Why do I suggest that the president of Nigeria is now officially under guard of the Saudi government? Here is one good reason: for the past 40 weeks and going, the Saudi authorities have kept mute over questions about the Nigerian president.

They have prevented visitors, including high officials of the Nigerian government from seeing the president, and have not made a single statement regarding their guest. They have rather watched with what seems like unholy glee, a crisis situation grow with the vacuum, and have not attempted to reassure Nigerians with the concrete evidence that the Nigerian president is alive or dead.

This is not the act or conduct of a friendly nation. It is the calculated silence of a government seeking to make capital of the situation. We must fully grasp the implications of a possible design by a foreign government to infiltrate and secure the Nigerian state for any number of reasons.

This drama must therefore come to a close somehow. It is unprecedented in the Nigerian annals that a president of Nigeria is held hostage by a few people in collaboration with an external power using the veil of presidential incontinence. This therefore understandably presents a new frontier of action for the Nigerian security system that can only deploy by the authority of the Commander-In-Chief of the Nigerian Armed Forces, namely, the president.

In the absence of the president, the vice-president, requiring no further authority ought to act with the fullest power of state or face the sanction of parliament.

As it is, the high administration of the Federal Government of Nigeria is neither coherent nor well. It is in disarray. The Federation is in danger to falling, not to the power dynamics within the bounds of the sovereign, but potentially to an external power that is in current obdurate possession of the keeper of the seals of the Nigerian state and therefore capable of subverting the sovereign will of the nation.

While we are at it, in the event that it is found that people in the presidency have held the president hostage and have threatened the security of the state by lying about the real health of the Nigerian president to the government and people of  Nigeria, the properly constituted government of Nigeria must enforce a deterrent.

The first deterrent must clearly be to prosecute, to discipline and punish all those in the plot, particularly those who may have forged and secured the seal of the president on the supplementary budget by subterfuge.  The forgery of the seal of the president is an act of subversion. Its use on the budget of the nation is an act of high treason.

The Nigerian security and intelligence services must take particular note of this. Secondly, the Armed Forces, while doing their duty to the nation, must not think about carrying out a coup, because that will inexorably break down Nigeria. Nigerians have not forgotten the wasted years of military rule. What Nigerians must naturally demand is the basic duty of the soldier to the land, to be alert to the dangers currently facing the country by the unique implications of Nigeria’s president seeking medical care in a foreign land and going AWOL.

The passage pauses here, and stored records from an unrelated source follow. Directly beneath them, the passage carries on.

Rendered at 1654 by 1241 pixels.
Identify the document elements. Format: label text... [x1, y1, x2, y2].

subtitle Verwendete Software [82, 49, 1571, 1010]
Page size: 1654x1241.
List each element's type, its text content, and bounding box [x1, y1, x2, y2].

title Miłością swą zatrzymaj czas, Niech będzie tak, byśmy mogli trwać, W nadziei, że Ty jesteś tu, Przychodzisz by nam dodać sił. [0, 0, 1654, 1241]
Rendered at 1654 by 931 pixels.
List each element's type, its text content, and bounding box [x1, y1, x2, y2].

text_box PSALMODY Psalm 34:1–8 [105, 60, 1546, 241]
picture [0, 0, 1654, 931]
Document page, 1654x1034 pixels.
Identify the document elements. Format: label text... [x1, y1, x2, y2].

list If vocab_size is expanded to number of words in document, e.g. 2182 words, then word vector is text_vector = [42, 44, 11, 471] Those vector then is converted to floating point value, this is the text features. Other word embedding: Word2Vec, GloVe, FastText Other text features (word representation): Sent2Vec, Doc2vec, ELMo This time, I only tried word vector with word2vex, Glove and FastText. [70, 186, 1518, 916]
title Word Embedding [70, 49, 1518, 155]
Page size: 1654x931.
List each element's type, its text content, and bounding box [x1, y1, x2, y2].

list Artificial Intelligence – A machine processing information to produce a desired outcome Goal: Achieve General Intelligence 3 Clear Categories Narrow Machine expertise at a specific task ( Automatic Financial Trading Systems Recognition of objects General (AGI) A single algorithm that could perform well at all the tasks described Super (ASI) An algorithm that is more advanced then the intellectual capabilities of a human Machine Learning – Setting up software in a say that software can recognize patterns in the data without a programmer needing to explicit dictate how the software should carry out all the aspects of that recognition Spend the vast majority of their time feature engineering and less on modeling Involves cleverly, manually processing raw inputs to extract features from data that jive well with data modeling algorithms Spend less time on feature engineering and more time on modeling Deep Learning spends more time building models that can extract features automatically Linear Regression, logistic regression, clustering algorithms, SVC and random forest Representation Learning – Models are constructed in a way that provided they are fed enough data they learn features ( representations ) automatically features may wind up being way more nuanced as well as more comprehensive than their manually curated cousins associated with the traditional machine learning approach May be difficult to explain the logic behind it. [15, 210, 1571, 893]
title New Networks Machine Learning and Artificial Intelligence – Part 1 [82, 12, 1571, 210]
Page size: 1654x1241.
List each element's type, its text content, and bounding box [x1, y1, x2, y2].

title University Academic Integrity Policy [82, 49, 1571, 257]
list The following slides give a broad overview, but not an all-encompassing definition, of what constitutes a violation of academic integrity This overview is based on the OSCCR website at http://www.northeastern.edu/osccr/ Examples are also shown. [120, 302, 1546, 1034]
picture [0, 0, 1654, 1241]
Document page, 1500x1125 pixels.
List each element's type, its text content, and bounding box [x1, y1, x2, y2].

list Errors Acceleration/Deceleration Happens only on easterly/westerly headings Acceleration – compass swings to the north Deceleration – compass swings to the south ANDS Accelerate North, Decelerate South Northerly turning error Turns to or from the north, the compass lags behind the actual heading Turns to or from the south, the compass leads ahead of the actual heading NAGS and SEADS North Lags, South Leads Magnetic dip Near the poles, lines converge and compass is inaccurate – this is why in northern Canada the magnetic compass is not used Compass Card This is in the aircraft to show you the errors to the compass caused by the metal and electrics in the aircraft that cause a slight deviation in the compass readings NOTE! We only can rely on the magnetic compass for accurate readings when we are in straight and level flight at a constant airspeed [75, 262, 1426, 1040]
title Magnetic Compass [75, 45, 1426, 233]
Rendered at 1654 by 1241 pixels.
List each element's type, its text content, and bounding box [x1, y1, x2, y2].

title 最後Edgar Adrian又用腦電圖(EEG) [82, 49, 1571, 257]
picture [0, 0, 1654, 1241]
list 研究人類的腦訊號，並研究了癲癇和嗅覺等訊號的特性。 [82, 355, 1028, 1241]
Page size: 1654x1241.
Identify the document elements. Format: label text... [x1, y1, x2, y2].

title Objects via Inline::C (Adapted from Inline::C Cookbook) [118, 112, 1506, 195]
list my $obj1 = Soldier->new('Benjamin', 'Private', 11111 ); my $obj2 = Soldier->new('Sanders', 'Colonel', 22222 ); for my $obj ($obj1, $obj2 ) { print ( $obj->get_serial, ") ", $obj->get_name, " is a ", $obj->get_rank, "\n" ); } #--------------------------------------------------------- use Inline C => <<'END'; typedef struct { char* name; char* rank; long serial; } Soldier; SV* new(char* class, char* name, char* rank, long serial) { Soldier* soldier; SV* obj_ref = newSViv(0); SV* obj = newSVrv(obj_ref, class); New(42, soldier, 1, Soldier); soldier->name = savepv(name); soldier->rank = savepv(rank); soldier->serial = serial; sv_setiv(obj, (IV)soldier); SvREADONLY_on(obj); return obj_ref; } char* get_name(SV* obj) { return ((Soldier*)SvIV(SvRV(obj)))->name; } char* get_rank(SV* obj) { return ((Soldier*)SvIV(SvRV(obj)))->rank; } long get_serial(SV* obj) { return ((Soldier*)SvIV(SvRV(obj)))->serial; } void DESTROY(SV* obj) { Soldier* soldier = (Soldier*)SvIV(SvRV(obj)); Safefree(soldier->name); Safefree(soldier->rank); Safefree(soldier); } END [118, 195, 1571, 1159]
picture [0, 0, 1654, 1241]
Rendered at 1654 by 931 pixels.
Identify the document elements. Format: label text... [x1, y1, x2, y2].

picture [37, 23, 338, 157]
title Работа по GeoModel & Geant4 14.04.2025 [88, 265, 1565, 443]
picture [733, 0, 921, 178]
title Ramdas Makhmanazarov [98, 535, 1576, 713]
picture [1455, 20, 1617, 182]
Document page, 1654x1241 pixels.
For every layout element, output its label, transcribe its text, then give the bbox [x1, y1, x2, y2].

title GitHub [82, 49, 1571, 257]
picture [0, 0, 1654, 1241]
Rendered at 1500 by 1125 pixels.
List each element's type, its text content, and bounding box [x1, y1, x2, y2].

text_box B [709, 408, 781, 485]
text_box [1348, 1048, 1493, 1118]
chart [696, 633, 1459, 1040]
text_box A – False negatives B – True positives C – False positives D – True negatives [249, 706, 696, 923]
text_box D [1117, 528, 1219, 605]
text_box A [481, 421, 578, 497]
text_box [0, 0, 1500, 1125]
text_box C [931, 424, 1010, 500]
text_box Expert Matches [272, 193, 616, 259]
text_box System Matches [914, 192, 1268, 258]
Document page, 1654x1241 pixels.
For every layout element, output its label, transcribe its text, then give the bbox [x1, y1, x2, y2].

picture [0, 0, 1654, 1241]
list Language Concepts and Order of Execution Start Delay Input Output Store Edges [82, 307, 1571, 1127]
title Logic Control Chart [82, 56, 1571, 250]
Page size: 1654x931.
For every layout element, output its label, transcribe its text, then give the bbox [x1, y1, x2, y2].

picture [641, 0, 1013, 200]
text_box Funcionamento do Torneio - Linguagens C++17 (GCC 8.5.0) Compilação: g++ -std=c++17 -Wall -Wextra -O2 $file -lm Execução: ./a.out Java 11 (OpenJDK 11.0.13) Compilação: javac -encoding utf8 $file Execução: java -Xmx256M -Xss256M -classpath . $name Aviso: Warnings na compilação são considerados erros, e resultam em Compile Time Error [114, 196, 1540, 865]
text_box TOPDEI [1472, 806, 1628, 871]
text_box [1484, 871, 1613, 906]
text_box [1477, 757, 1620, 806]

Finally, it must now become part of the written protocols of the presidency of Nigeria that no future president of Nigeria must be allowed to seek medical care outside of Nigeria.

This rule is important not only because of its moral requirements but also because of the vast security implications of the current practice. The security services of the nation, sworn to protect both the person and the office of the president are unable to fully do their constitutional duties from the difficulties of such medical trips.

Perhaps what this Yar’Adua’s situation must prove to Nigerians is that government is a serious business, and that no governments are run on an “NGO” mentality. The vast apparati created to secure presidents with public fund, and sometimes on pain of death is not mere happenstance. It is because the lives of a vast number of people are at the core of huge, sometimes unnamable and unknowable transborder interests.

That is why Nigerians now must consider the possibility that the presidency of Nigeria is now officially the target of external aggression. Call this conspiracy theory if you must, but the Saudis must be asked now to produce the president of Nigeria, dead or alive.